** Opening SELECTED TEXT block **
China East, located at 16838 Piedmont Center Plaza, was previously cited for 20 violations May 7, 2013.

According to the May 6 Health District report, the critical violations included:

Critical Repeat (Corrected During Inspection): Raw foods of animal origin stored over ready-to-eat (RTE) food in the walk-in cooler unit.

Critical Repeat (Corrected During Inspection): Different types of raw animal foods stored in such a manner that may cause cross contamination in the walk-in cooler.

Other non-critical violations include:

  • Repeat: A sign or poster that notifies food employees to wash their hands is not provided at the handwashing sink by the tea urn.
  • No soap was provided at the hand washing sink by the tea urn.
  • No disposable towels were provided at the front kitchen hand washing sink.
  • Food not covered in walk-in cooler to protect from possible contamination.
  • Corrected During Inspection: Accumulation of food debris on bulk food storage bin food scoops.
  • Repeat: Food stored on the floor or food stored less than 6" above the floor in the walk-in refrigeration units.
  • Repeat: rice scoops improperly stored between uses.
  • Repeat: Plastic bottle racks used for storage platforms in walk-in freezer.
  • Repeat: The mop sink water line to the chemical mixer / dispenser lacks a backflow or backsiphonage prevention device identified as meeting standards set by the American Society of Sanitary Engineering.
  • Repeat: Dead / missing lamps / bulbs in kitchen, exhaust hood, and restroom hallway.
  • Repeat: Cardboard liners on walk-in freezer floor.
  • Repeat: Mop and bucket stored at rear kitchen handsink.
  • Repeat: Less than 20 foot candles of light at the handsink by the tea urn.

Click here to search for detailed information about this restaurant.

“Restaurant inspections are normally scheduled for one to four inspections per year, depending on the complexity of the menu, how much food is made from raw products and how much is made in advance rather than cooked-to-order,” the agency states on their website.

When violations are observed during a routine inspection, they are detailed in a report and classified as either critical (posing a direct or immediate threat to consumers) or non-critical (a failure of cleaning or maintenance), the Health District said.

These inspections are considered by the Health District as a snapshot of a specific day of operation.

According to the agency: “Ideally, an operation would have no critical violations, or none which are not corrected immediately and not repeated. In our experience, it is unrealistic to expect that a complex, full-service food operation can routinely avoid any violations.”
** Closing SELECTED TEXT block **
* **AIM OF THE EXERCISE**
According to the restaurant inspection text, why does the number of routine inspections a restaurant gets each year vary? Answer in one to three sentences.
** Opening DATASET RECORDS block **
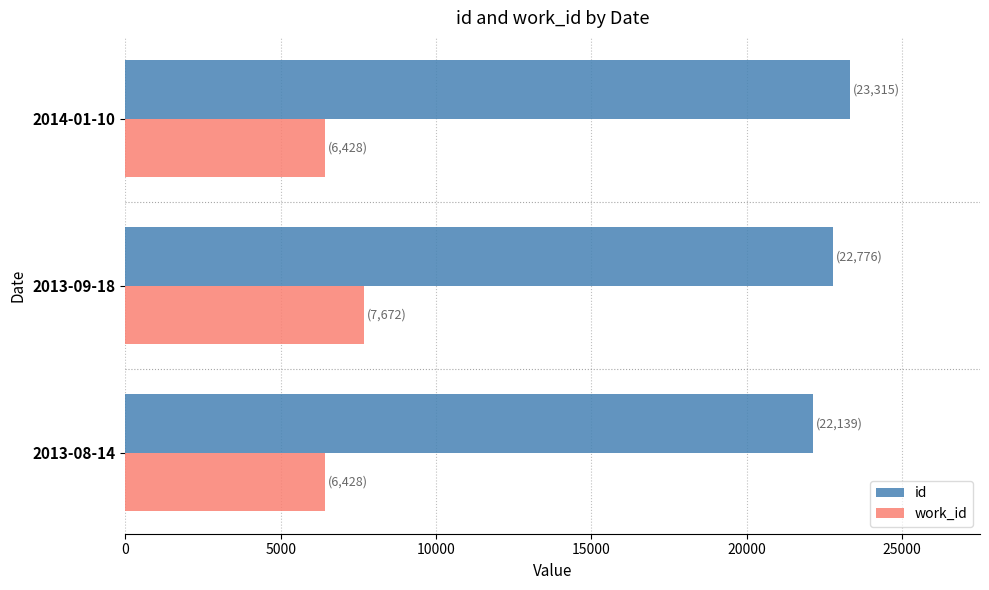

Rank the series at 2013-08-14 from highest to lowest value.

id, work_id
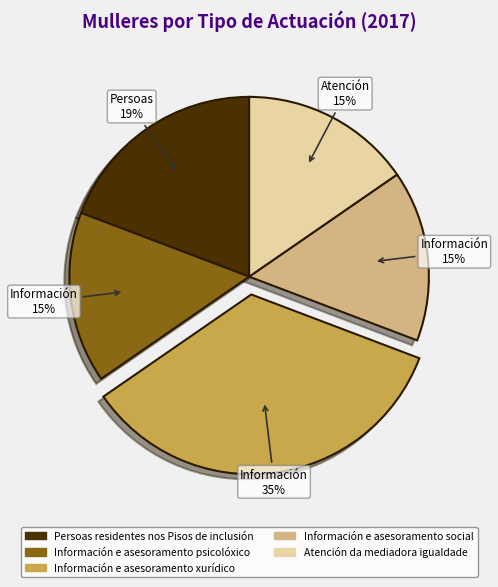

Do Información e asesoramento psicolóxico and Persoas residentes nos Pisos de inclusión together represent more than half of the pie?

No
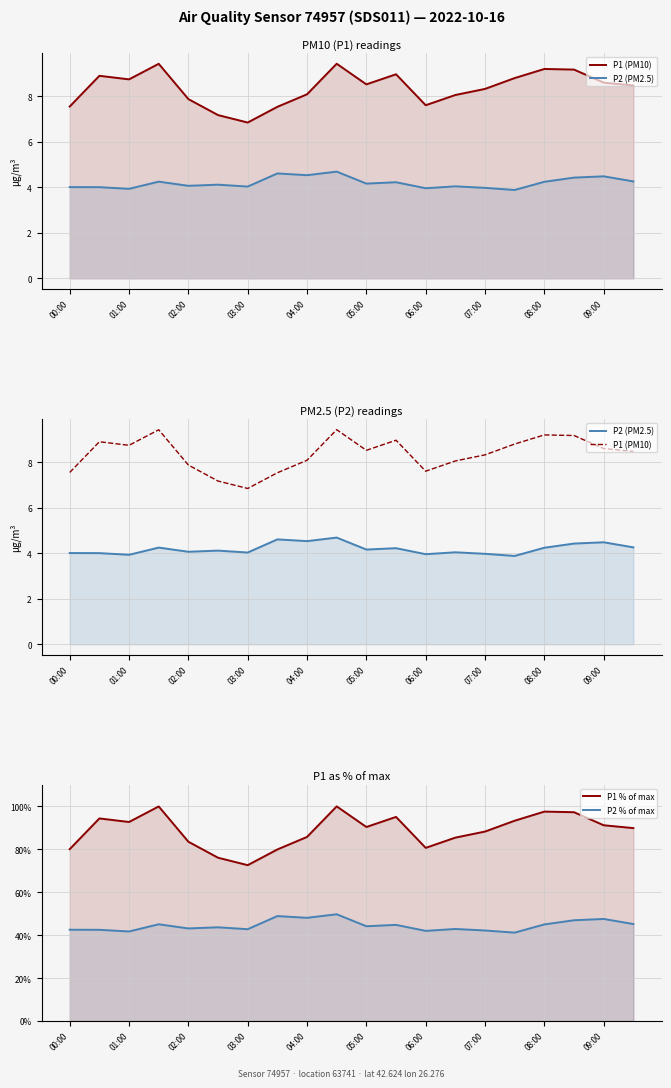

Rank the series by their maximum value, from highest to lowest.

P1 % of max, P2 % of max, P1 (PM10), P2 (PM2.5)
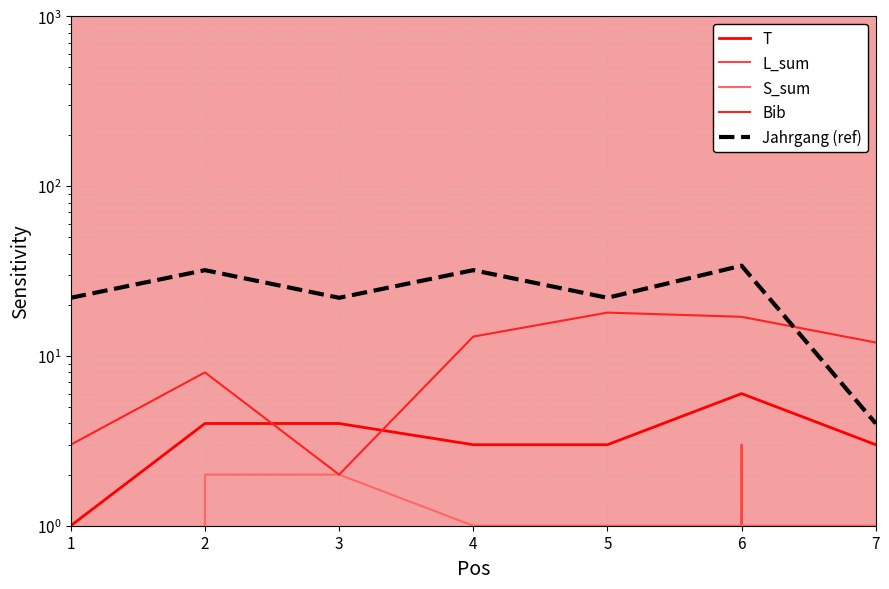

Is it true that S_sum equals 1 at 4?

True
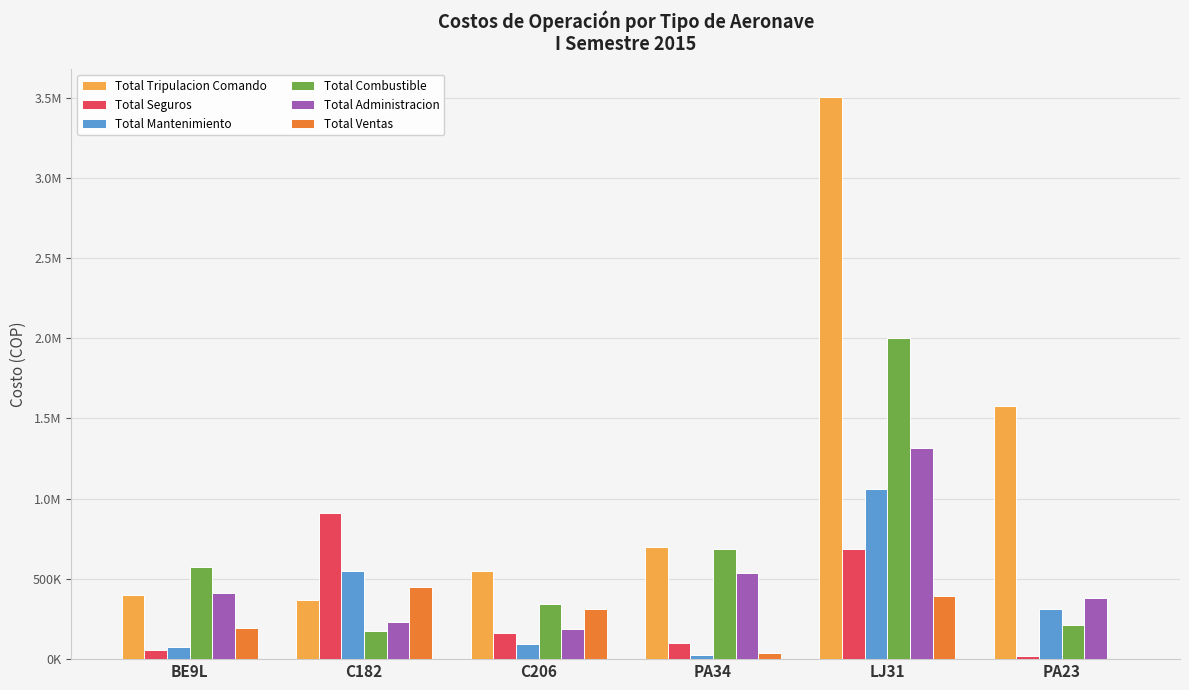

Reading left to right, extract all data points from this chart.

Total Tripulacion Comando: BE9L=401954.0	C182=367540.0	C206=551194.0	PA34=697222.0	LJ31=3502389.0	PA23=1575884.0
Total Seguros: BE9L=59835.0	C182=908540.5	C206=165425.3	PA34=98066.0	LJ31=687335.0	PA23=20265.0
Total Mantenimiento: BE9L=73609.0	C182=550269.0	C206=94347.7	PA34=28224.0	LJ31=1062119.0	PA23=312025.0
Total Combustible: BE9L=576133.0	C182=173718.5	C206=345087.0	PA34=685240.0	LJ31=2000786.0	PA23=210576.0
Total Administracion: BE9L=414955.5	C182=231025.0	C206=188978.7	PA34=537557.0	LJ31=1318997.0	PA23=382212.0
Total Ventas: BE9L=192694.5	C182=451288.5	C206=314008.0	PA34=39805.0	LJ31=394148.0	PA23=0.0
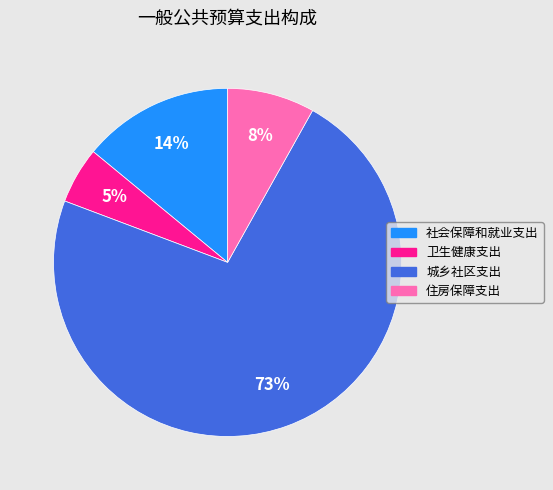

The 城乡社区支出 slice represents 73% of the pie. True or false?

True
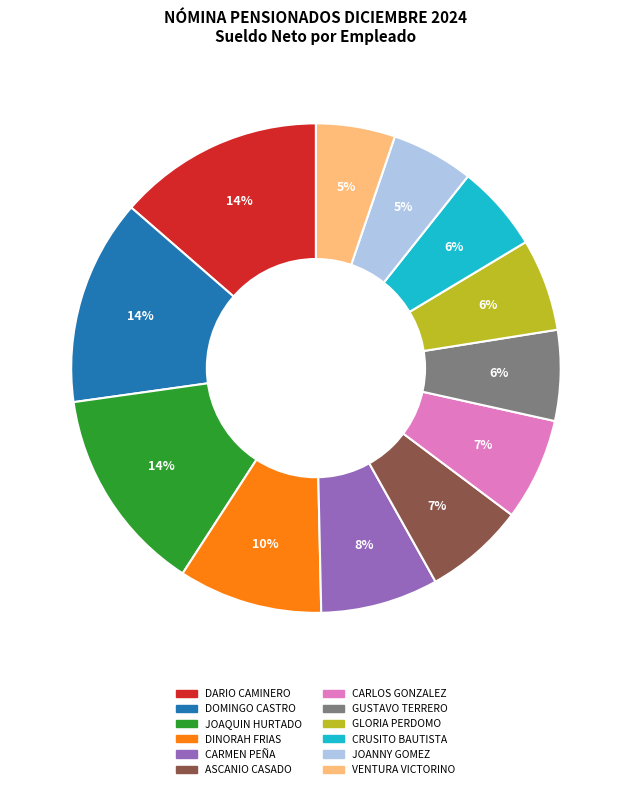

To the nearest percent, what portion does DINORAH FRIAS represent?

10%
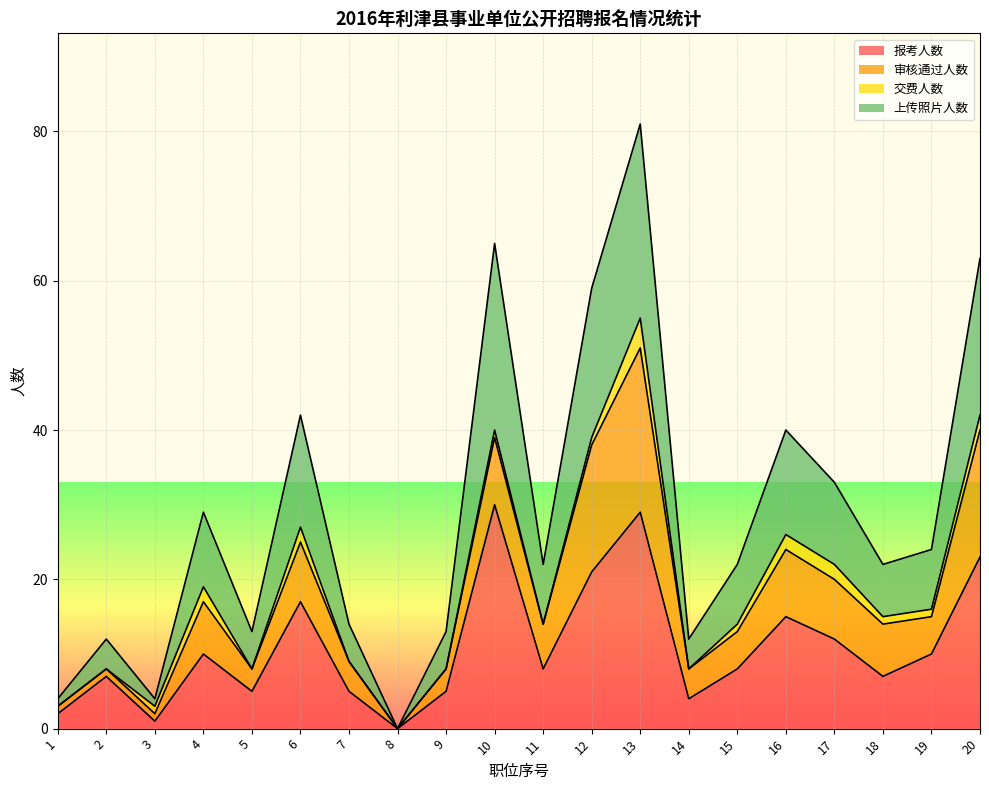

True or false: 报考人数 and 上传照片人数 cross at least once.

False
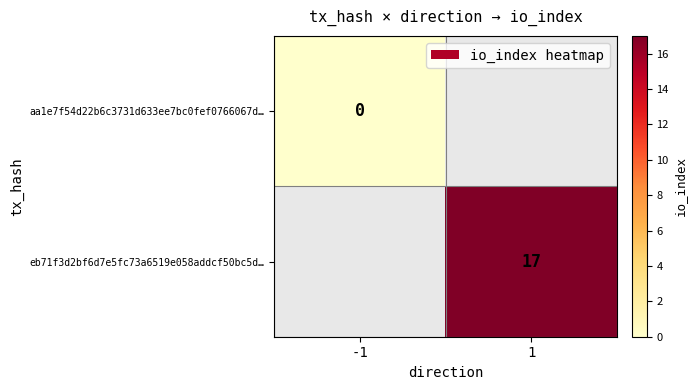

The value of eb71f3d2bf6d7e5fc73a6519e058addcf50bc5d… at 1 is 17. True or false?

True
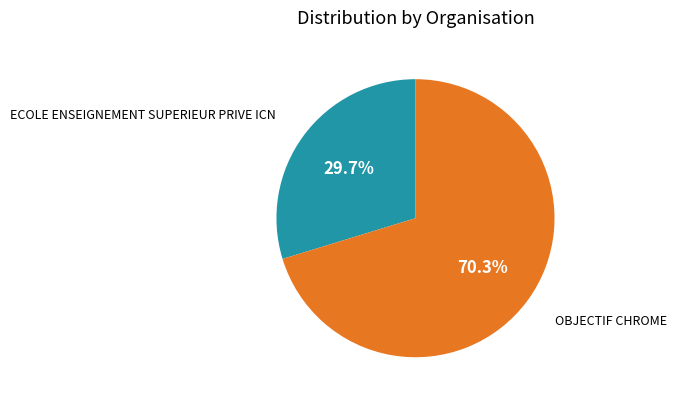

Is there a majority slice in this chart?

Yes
** Closing DATASET RECORDS block **
* **RESULT OF THE EXERCISE**
Restaurants are normally scheduled for one to four inspections per year. The number depends on how complex the menu is, how much food is made from raw products, and how much is made in advance rather than cooked to order.